Máxime, como lo concluyó el tribunal en la decisión impugnada, luego de analizar los supuestos fácticos y normativos aplicados por el juez del conocimiento “… Se advierte que el fallo proferido por el accionado, está fundamentado en los lineamientos jurisprudenciales establecidos por el máximo estamento de la rama judicial, destacando que “De lo expresado por la corte, se infiere que dichos incrementos o reajustes solo son aplicables a las pensiones de vejez o invalidez de orden legal, reconocidas de conformidad con el Acuerdo 049 de 1990, aprobado por el Decreto 758 de 1990”, con fundamento en los hechos reseñados en el libelo de tutela, así como de los precedentes traídos en cita, se puede determinar que no existió la vulneración a los derechos fundamentales del señor Ramiro Rodríguez, debiendo ser denegado el amparo de tutela por él deprecado”.

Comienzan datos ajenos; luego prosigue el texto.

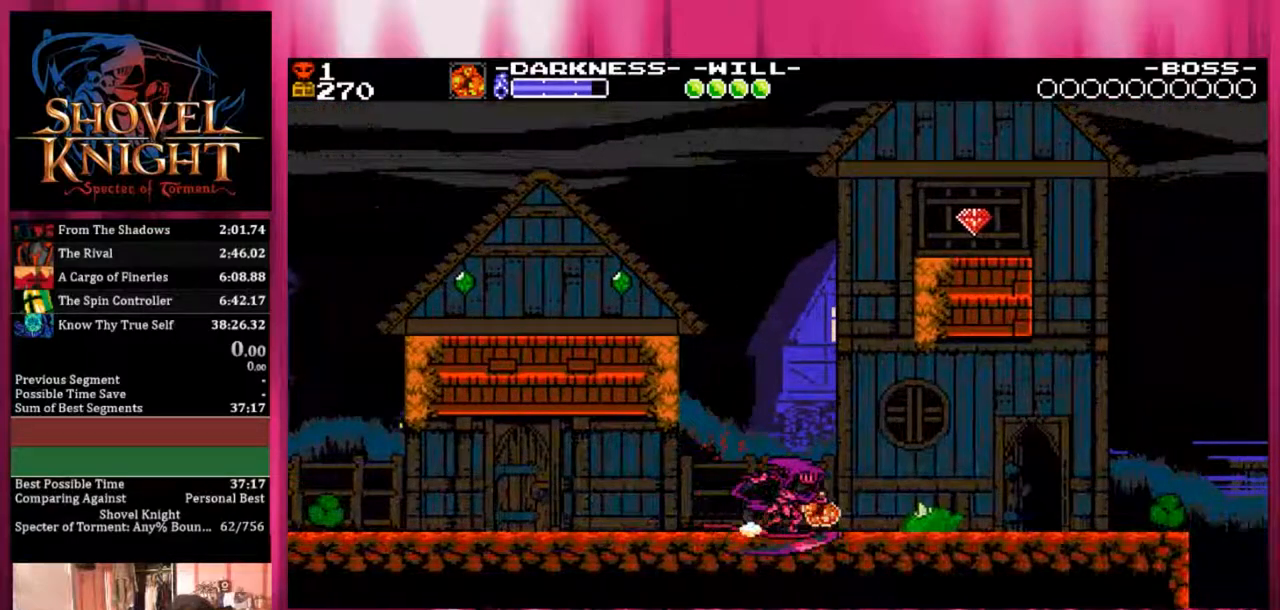
{"buttons": ["DPAD_DOWN", "DPAD_RIGHT"], "events": []}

En este orden de ideas, y sin que se hagan necesarias otras consideraciones, habrá de confirmarse la decisión objeto de impugnación. En mérito de lo expuesto, la Corte Suprema de Justicia, Sala de Casación Laboral, administrando justicia en nombre de la República y por autoridad de la ley, RESUELVE 1-. CONFIRMAR el fallo de tutela proferido por la SALA CIVIL FAMILIA LABORAL DEL TRIBUNAL SUPERIOR DEL DISTRITO JUDICIAL DE NEIVA el 28 de marzo de 2011, dentro de la acción instaurada por RAMIRO RODRÍGUEZ contra el JUZGADO SEGUNDO LABORAL DEL CIRCUITO DE NEIVA. 2-.

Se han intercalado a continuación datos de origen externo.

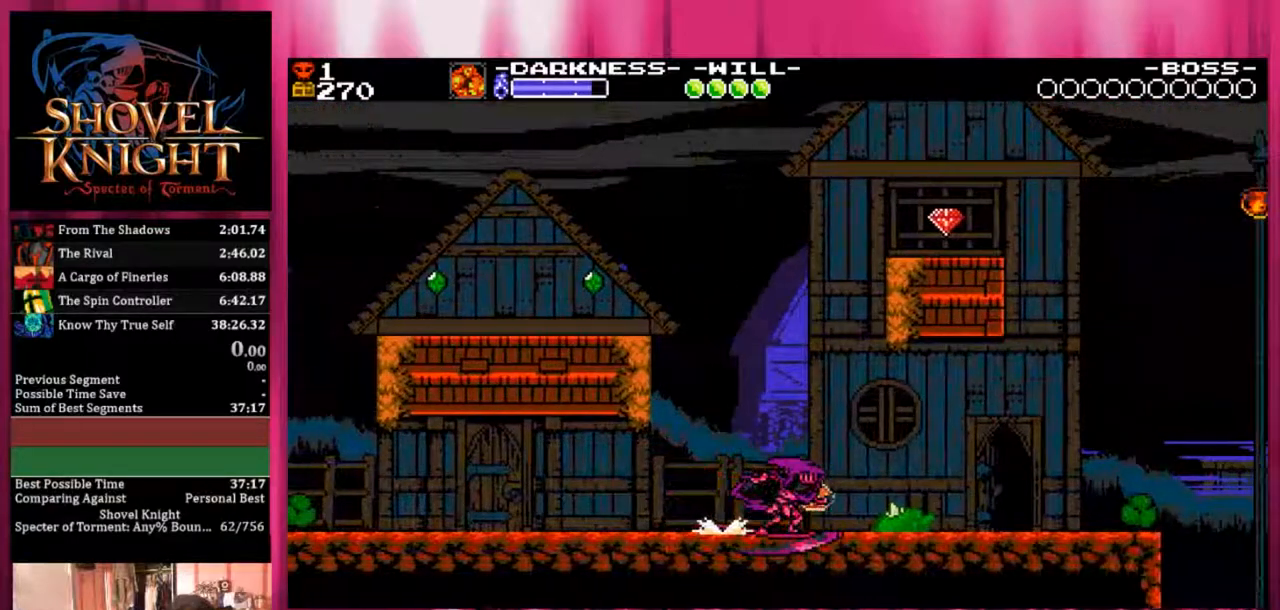
{"buttons": ["DPAD_DOWN", "DPAD_RIGHT"], "events": []}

COMUNICAR a los interesados en la forma prevista por el artículo 30 del Decreto 2591 de 1991. 3-. ENVIAR el expediente a la Corte Constitucional para su eventual revisión.

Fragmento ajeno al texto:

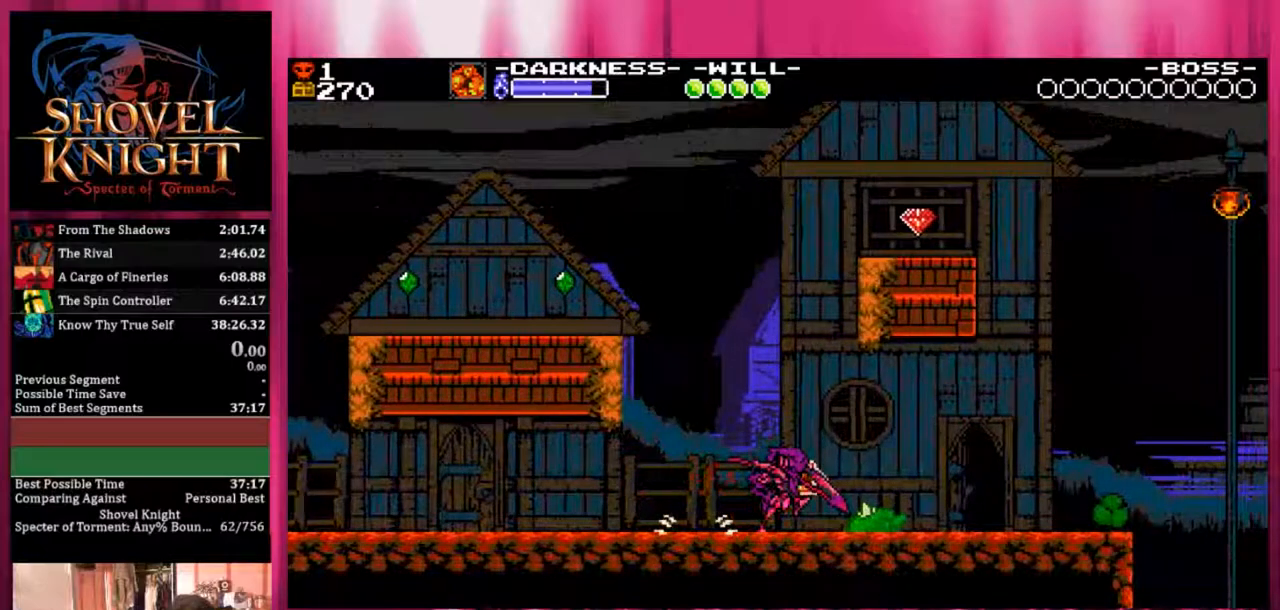
{"buttons": ["DPAD_DOWN", "DPAD_RIGHT"], "events": []}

NOTIFÍQUESE Y CÚMPLASE JORGE MAURICIO BURGOS RUÍZ ELSY DEL PILAR CUELLO CALDERÓN GUSTAVO JOSÉ GNECCO MENDOZA LUIS GABRIEL MIRANDA BUELVAS C ARLOS ERNESTO MOLINA MONSALVE FRANCISCO JAVIER RICAURTE GÓMEZ CAMILO TARQUINO GALLEGO ACLARACIÓN DE VOTO DEL MAGISTRADO GUSTAVO JOSÉ GNECCO MENDOZA Aunque comparto la decisión adoptada, debo aclarar que en mi opinión la acción de tutela no procede contra providencias judiciales, en virtud de los principios de autonomía e independencia de los jueces, columna vertebral de todo Estado de Derecho, tal como durante mucho tiempo y de manera pacífica y reiterada lo consideró esta Sala de la Corte Suprema de Justicia, con apoyo en varios argumentos jurídicos sólidos que mantienen plena vigencia. Para no abundar en esas serias razones, suficientemente conocidas y que ahora no son compartidas por la mayoría, estimo suficiente remitirme a lo que argumentó la Sala en fallo del 29 de octubre de 1998: “Conforme lo ha dicho en múltiples ocasiones esta Sala de la Corte Suprema de Justicia, la declaración de inconstitucionalidad de los artículos 11, 12 y 40 del Decreto 2591 de 1991, en los cuales se permitía el ejercicio de la acción de tutela contra providencias judiciales, retiró de nuestro ordenamiento jurídico el único aparente fundamento que existía para la procedencia de dicha acción contra cualquier providencia que en desarrollo de un proceso o actuación judicial se profiera.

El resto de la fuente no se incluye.